**YOUR TASK**.
Retype exactly what appears below from the line containing "V&M Bait(ﾌﾞｲ＆ｴﾑ ﾍﾞｲ" down to the line containing "Share this entry", keeping both end lines. Do not include pictures.

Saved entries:
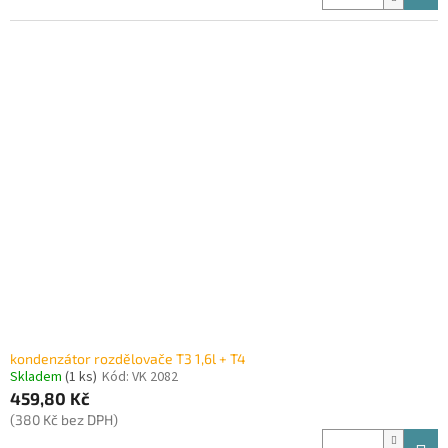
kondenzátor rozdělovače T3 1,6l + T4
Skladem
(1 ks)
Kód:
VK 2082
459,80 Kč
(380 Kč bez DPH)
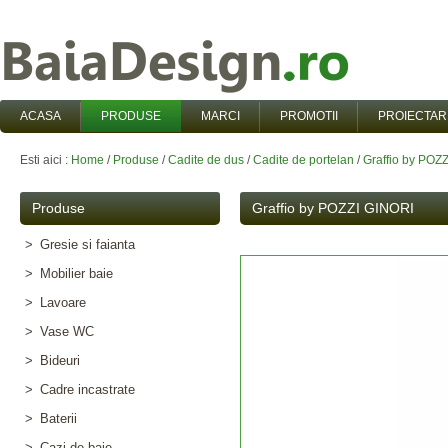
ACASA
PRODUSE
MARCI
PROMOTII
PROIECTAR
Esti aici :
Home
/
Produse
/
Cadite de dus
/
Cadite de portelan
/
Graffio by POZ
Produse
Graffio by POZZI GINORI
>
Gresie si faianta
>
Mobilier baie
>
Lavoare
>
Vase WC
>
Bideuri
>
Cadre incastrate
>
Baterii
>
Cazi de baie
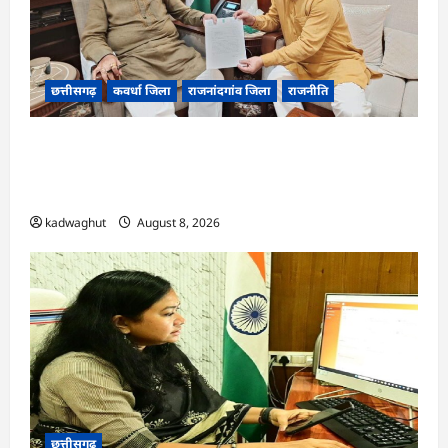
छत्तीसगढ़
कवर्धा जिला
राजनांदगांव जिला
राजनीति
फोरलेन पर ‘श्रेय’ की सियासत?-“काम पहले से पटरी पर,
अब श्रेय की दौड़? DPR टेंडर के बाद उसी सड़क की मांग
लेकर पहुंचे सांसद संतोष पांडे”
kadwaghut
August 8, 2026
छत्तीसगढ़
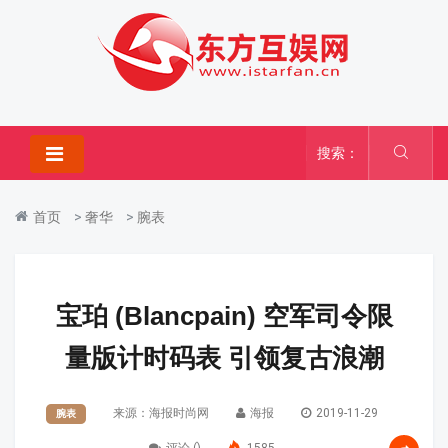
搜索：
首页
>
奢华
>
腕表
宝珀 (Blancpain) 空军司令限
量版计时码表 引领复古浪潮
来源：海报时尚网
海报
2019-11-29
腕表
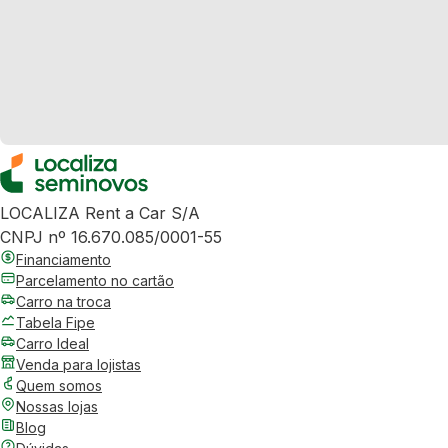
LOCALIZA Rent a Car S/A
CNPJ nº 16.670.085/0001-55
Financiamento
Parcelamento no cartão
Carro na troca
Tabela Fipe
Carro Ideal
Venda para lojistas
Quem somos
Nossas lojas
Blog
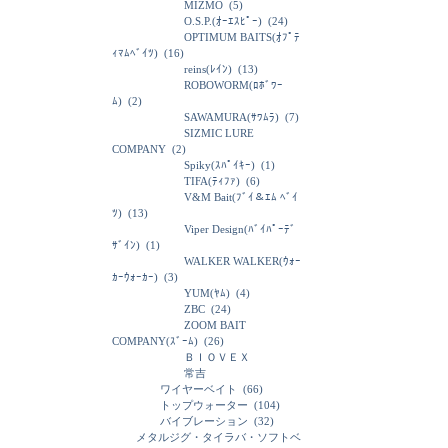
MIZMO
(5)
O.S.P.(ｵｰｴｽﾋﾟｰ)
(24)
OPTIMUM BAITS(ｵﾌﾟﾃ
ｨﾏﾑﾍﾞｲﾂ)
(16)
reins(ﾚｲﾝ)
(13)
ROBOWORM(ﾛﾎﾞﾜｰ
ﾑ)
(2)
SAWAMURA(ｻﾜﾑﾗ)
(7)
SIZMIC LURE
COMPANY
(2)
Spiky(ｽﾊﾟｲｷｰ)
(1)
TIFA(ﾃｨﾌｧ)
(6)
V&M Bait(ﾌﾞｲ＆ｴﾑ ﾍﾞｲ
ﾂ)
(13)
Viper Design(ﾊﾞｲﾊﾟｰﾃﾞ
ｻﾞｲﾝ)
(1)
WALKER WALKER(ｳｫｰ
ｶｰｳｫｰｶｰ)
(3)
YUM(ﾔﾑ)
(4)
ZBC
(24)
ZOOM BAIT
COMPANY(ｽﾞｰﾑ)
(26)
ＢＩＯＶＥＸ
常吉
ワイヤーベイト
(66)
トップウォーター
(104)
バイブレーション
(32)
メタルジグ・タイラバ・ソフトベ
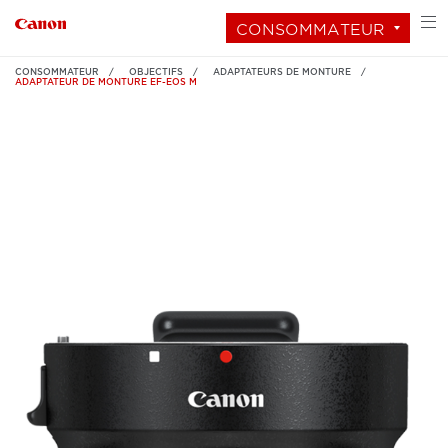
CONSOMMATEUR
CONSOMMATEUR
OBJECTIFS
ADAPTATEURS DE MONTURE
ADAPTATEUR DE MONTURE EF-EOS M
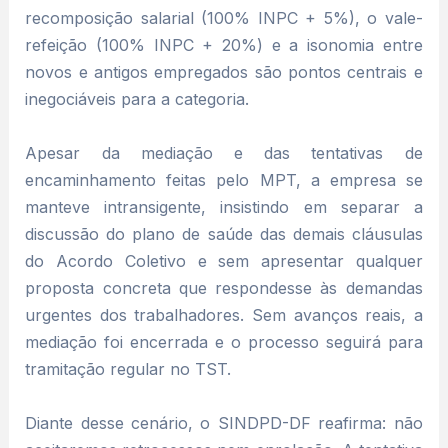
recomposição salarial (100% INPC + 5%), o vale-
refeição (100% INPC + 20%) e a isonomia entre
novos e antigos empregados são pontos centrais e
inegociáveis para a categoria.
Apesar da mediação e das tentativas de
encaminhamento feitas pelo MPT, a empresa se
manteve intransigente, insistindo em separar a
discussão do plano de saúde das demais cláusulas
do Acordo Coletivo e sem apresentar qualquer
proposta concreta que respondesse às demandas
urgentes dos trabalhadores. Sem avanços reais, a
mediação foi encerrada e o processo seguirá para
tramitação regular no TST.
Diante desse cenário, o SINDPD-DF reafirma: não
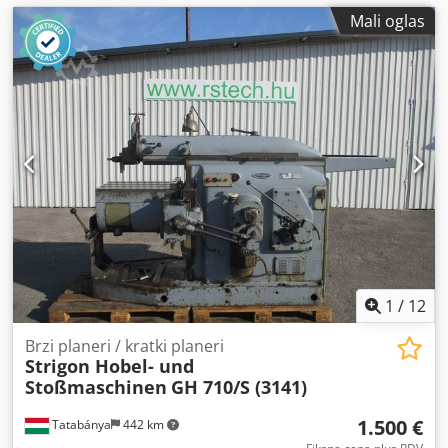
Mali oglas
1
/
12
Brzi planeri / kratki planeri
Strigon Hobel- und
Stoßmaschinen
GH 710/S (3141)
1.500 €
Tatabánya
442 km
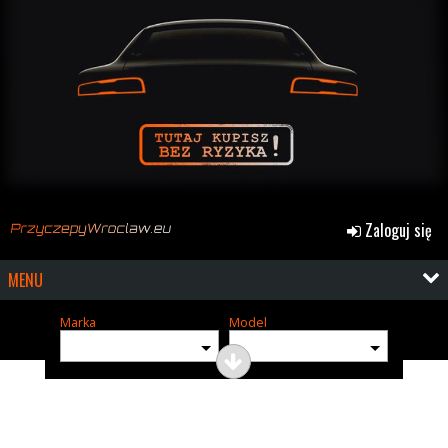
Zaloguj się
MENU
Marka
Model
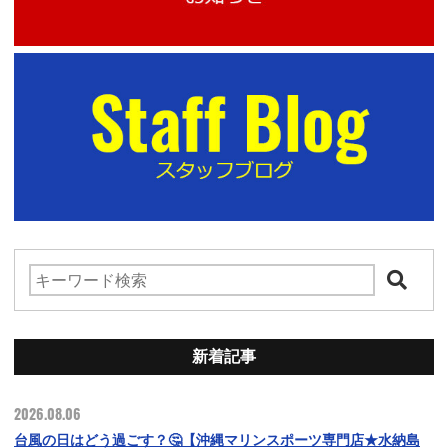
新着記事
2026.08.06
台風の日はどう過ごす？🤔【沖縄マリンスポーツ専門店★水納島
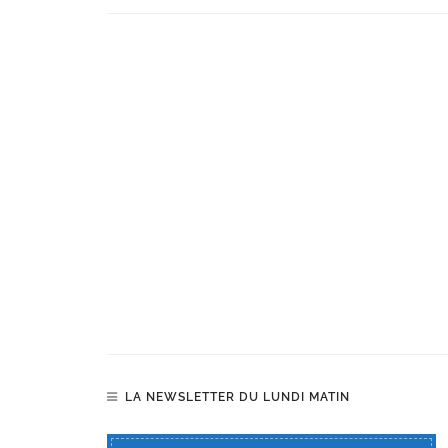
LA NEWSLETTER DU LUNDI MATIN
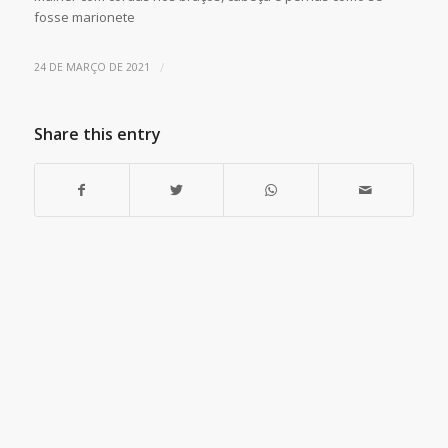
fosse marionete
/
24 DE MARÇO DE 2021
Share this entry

...

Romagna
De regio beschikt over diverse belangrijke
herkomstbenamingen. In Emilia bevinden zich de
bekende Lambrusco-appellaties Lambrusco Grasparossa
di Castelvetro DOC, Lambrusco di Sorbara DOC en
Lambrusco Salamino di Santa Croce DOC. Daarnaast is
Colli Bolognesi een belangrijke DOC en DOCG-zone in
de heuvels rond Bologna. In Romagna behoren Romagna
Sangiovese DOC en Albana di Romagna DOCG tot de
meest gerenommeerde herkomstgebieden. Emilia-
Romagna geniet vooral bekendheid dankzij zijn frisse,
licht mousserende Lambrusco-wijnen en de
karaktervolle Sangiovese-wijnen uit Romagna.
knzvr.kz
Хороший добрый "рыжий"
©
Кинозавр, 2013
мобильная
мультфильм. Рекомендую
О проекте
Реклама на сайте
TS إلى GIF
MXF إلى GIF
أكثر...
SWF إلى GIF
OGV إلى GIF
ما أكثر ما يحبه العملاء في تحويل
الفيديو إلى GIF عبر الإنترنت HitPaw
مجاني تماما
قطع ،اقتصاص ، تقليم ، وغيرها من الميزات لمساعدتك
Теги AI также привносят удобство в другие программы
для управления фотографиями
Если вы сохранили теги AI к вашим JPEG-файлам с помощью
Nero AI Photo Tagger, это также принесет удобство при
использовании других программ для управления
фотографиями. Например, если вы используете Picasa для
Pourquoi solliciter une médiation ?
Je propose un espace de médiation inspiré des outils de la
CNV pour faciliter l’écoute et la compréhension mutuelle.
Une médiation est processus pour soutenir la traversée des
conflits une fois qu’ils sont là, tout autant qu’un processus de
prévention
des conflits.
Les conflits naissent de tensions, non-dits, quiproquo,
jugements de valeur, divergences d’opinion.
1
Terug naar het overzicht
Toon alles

==

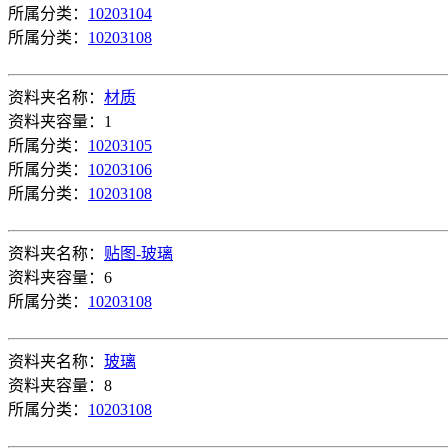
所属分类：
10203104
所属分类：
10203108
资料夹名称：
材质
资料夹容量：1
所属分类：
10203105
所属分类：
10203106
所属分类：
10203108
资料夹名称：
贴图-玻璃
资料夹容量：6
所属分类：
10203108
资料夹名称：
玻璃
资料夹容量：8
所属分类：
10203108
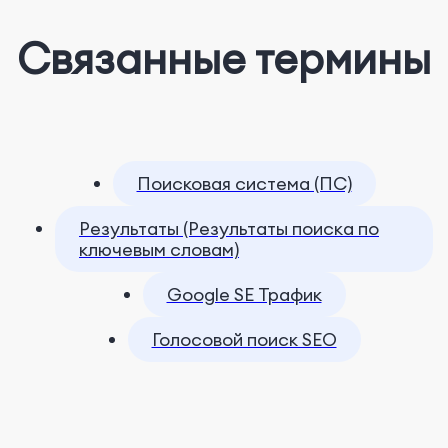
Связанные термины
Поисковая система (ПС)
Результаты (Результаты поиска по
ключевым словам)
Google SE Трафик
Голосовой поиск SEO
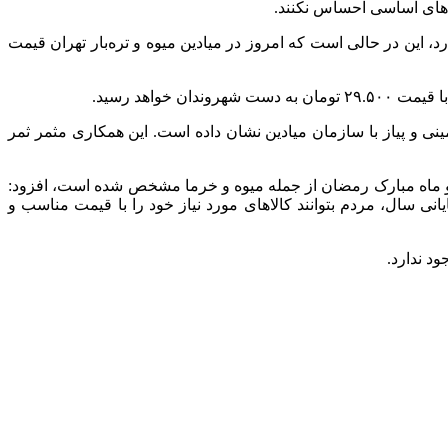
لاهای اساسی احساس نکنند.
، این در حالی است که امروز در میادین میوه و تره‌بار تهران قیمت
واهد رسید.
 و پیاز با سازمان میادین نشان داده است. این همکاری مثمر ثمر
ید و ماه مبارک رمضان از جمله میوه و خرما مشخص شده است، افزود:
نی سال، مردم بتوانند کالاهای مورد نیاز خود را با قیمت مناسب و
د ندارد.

**EXERCISE OUTPUT**.
V&M Bait(ﾌﾞｲ＆ｴﾑ ﾍﾞｲ
ﾂ)
(13)
Viper Design(ﾊﾞｲﾊﾟｰﾃﾞ
ｻﾞｲﾝ)
(1)
WALKER WALKER(ｳｫｰ
ｶｰｳｫｰｶｰ)
(3)
YUM(ﾔﾑ)
(4)
ZBC
(24)
ZOOM BAIT
COMPANY(ｽﾞｰﾑ)
(26)
ＢＩＯＶＥＸ
常吉
ワイヤーベイト
(66)
トップウォーター
(104)
バイブレーション
(32)
メタルジグ・タイラバ・ソフトベ
CONSOMMATEUR
CONSOMMATEUR
OBJECTIFS
ADAPTATEURS DE MONTURE
ADAPTATEUR DE MONTURE EF-EOS M
recomposição salarial (100% INPC + 5%), o vale-
refeição (100% INPC + 20%) e a isonomia entre
novos e antigos empregados são pontos centrais e
inegociáveis para a categoria.
Apesar da mediação e das tentativas de
encaminhamento feitas pelo MPT, a empresa se
manteve intransigente, insistindo em separar a
discussão do plano de saúde das demais cláusulas
do Acordo Coletivo e sem apresentar qualquer
proposta concreta que respondesse às demandas
urgentes dos trabalhadores. Sem avanços reais, a
mediação foi encerrada e o processo seguirá para
tramitação regular no TST.
Diante desse cenário, o SINDPD-DF reafirma: não
Mali oglas
1
/
12
Brzi planeri / kratki planeri
Strigon Hobel- und
Stoßmaschinen
GH 710/S (3141)
1.500 €
Tatabánya
442 km
Zaloguj się
MENU
Marka
Model
新着記事
2026.08.06
台風の日はどう過ごす？🤔【沖縄マリンスポーツ専門店★水納島
LA NEWSLETTER DU LUNDI MATIN
fosse marionete
/
24 DE MARÇO DE 2021
Share this entry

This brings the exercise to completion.